▶ [EXERCISE PASSAGE]:

[Start of section]

USS Itasca II (SP-803) was a United States Navy patrol vessel in commission from 1917 to 1918.

Itasca II was built as a private motorboat of the same name in 1911 by the Hudson Yacht & Boat Building Company at Nyack, New York. On 29 May 1918, the U.S. Navy acquired her under a free lease from her owner, E. B. Hawkins of Duluth, Minnesota, for use as a section patrol boat during World War I. She was commissioned as USS Itasca II (SP-803) on 13 July 1918.

Assigned to the 3rd Naval District and based at New York City, Itasca II served on harbor and section patrol duties for the rest of World War I and into 1919.

[End of section]

▶ [INSTRUCTIONS]:
(a) Decide whether each statement agrees with the account of USS Itasca II, answering yes or no and quoting the words of the account that decide it: (i) the vessel was built by the Hudson Yacht & Boat Building Company at Nyack, New York; (ii) the Navy bought the vessel outright from her owner; (iii) the vessel was based at Boston.
(b) Summarize the account of USS Itasca II in two sentences.
(c) Write the next part of the account of USS Itasca II, beginning after its final sentence.
The listing has no connection to the account of USS Itasca II.

▶ [INFORMATION SHOWN]:

[Start of section]

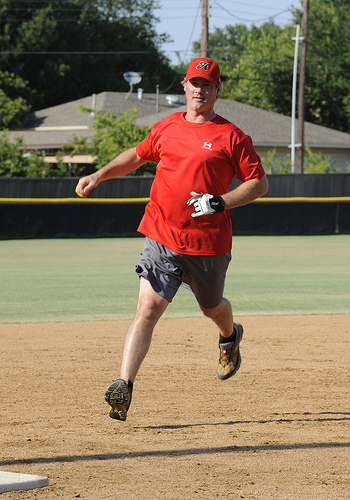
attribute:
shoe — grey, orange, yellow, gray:
[219, 323, 243, 381]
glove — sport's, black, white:
[186, 189, 226, 218]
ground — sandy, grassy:
[2, 233, 349, 500]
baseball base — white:
[1, 469, 47, 492]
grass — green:
[2, 239, 350, 322]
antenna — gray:
[122, 69, 142, 97]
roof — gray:
[4, 91, 350, 147]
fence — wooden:
[2, 176, 350, 235]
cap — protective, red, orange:
[183, 59, 219, 86]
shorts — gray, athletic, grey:
[135, 238, 230, 309]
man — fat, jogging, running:
[75, 57, 270, 421]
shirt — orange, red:
[135, 113, 264, 259]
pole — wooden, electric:
[200, 2, 210, 58]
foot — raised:
[106, 379, 132, 419]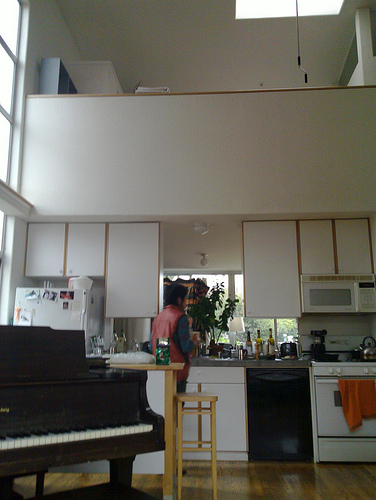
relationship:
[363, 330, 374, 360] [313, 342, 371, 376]
kettle on stove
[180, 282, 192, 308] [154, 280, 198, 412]
face of person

[End of section]

▶ [RESPONSES PER TASK]:
(a)
(i) Yes: "built as a private motorboat of the same name in 1911 by the Hudson Yacht & Boat Building Company at Nyack, New York."
(ii) No: "the U.S. Navy acquired her under a free lease from her owner."
(iii) No: "Assigned to the 3rd Naval District and based at New York City."

(b) Itasca II was a private motorboat built in 1911 by the Hudson Yacht & Boat Building Company at Nyack, New York, and the U.S. Navy acquired her under a free lease from her owner, E. B. Hawkins of Duluth, Minnesota, for use as a section patrol boat during World War I. Commissioned as USS Itasca II (SP-803), she was assigned to the 3rd Naval District, based at New York City, and served on harbor and section patrol duties.

(c)
Itasca II was decommissioned on 6 February 1919 and returned to Hawkins

Notes

References

SP-803 Itasca II at Department of the Navy Naval History and Heritage Command Online Library of Selected Images: U.S. Navy Ships -- Listed by Hull Number: "SP" #s and "ID" #s -- World War I Era Patrol Vessels and other Acquired Ships and Craft numbered from SP-800 through SP-899
NavSource Online: Section Patrol Craft Photo Archive Itasca II (SP 803)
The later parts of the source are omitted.